I'm not going to start another debate about outgassing...but I will say this: If you print and immediately laminate a heavy ink coverage wrap panel and try to install it, you will see the difference. It's like working with a pile of goo! Plus, I've had wrap panels (printed on 180cv3) stick to themselves after sitting for almost a full day. That was proof enough for me...
Proof of what? That solvent inks attack vinyl? we already knew that.
Certainly not proof of the mythical will-o-the-wisp phenomenon of 'outgassing'. What does flexibility or consistency or whatever you want to call it have to do with outgassing?
Actually, the question of outgassing as it might apply to lamination is moot. Since virtually all vinyl media, including laminate, is gas permeable, if it's going to give off noxious fumes, it can do so even if it's laminated.

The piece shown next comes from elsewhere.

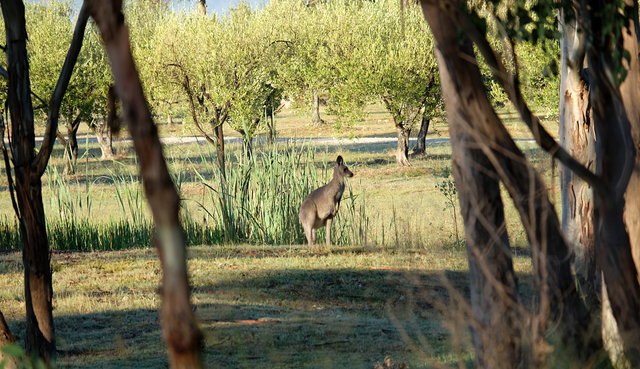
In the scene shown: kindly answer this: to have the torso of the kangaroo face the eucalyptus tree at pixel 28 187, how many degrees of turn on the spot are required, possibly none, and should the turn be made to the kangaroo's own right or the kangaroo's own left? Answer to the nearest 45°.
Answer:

The howler about rolling it up vice laying it flat is especially entertaining. If various heavier than air gasses were boiling off a print [a fact yet to be established], being gasses, they'd just naturally find a way off the table. Even if they just stay there like a malignant cloud, they wouldn't be in the vinyl anymore. If they were there to begin with.Try an experiment, loose a bit propane, inarguably heavier than air, on a table top and see if it manages to stay there and not run to a lower level.
I should think that the bogeyman of outgassing and all of the silliness attendant upon it is promulgated by legions of illiterati lurching through life without anything resembling a clue as to the physical laws under which the universe labors.